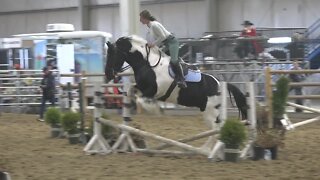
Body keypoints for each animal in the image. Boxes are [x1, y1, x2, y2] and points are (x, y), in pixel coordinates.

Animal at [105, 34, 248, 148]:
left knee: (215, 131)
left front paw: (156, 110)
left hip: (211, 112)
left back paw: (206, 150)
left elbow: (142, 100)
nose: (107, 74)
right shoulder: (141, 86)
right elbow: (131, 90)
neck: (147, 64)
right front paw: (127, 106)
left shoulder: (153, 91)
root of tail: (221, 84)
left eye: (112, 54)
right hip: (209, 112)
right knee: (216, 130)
════════════════════
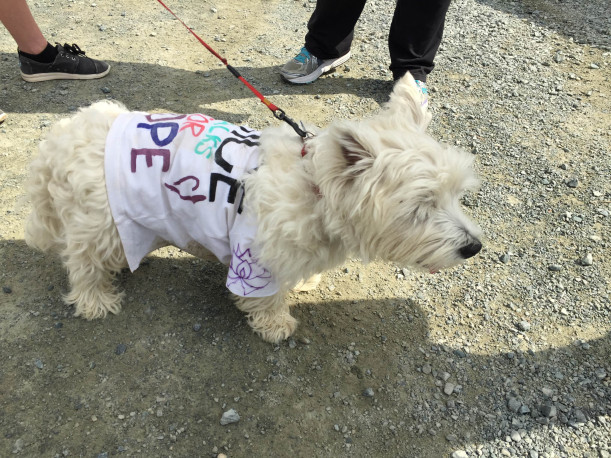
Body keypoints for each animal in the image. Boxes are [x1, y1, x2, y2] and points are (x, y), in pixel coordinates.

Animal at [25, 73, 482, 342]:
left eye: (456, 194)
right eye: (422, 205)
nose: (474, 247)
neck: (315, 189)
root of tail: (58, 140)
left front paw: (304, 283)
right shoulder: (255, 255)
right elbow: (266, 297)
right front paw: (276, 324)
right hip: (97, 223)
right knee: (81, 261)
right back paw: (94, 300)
════════════════════
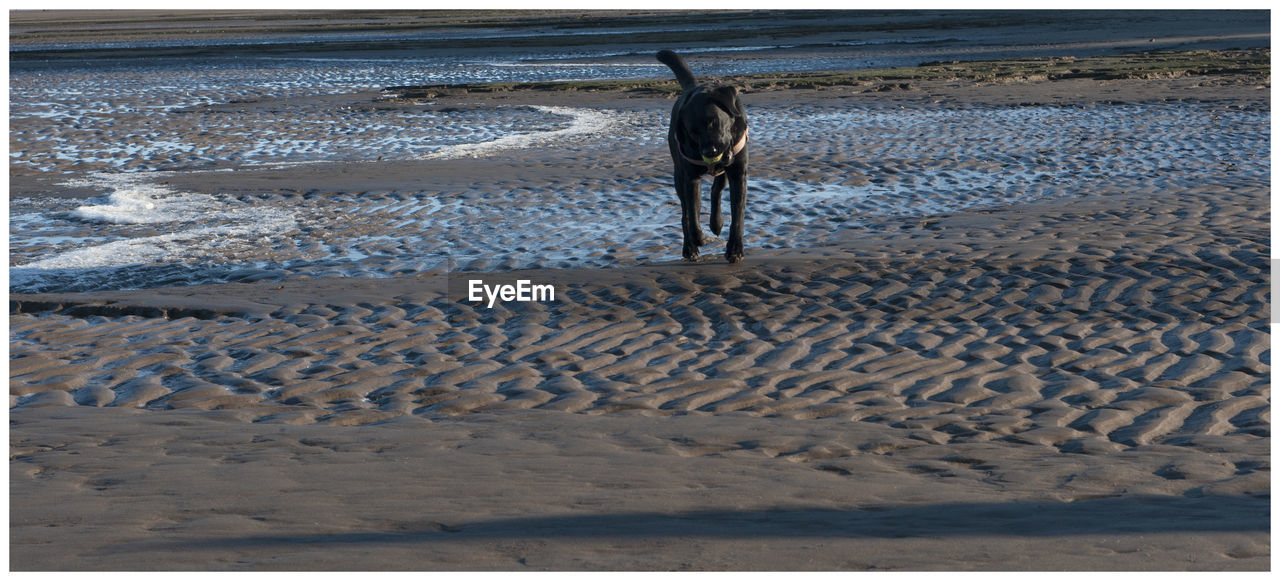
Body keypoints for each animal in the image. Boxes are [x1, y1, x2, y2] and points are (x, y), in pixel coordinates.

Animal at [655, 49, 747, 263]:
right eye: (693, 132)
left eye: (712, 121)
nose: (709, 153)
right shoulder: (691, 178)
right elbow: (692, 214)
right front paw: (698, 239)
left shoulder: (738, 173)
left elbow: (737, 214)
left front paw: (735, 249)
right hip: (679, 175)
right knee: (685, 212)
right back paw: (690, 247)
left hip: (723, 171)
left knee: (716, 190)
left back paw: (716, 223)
════════════════════
== EXERCISE DETAILS ==
Going down the listing above, begin printing at the line with "left eye: (456, 194)" and finish with the line with "right back paw: (94, 300)", exactly as they appear.

== YOUR SOLUTION ==
left eye: (456, 194)
right eye: (422, 205)
nose: (474, 247)
neck: (315, 189)
root of tail: (58, 140)
left front paw: (304, 283)
right shoulder: (255, 255)
right elbow: (266, 297)
right front paw: (276, 324)
right hip: (97, 223)
right knee: (81, 261)
right back paw: (94, 300)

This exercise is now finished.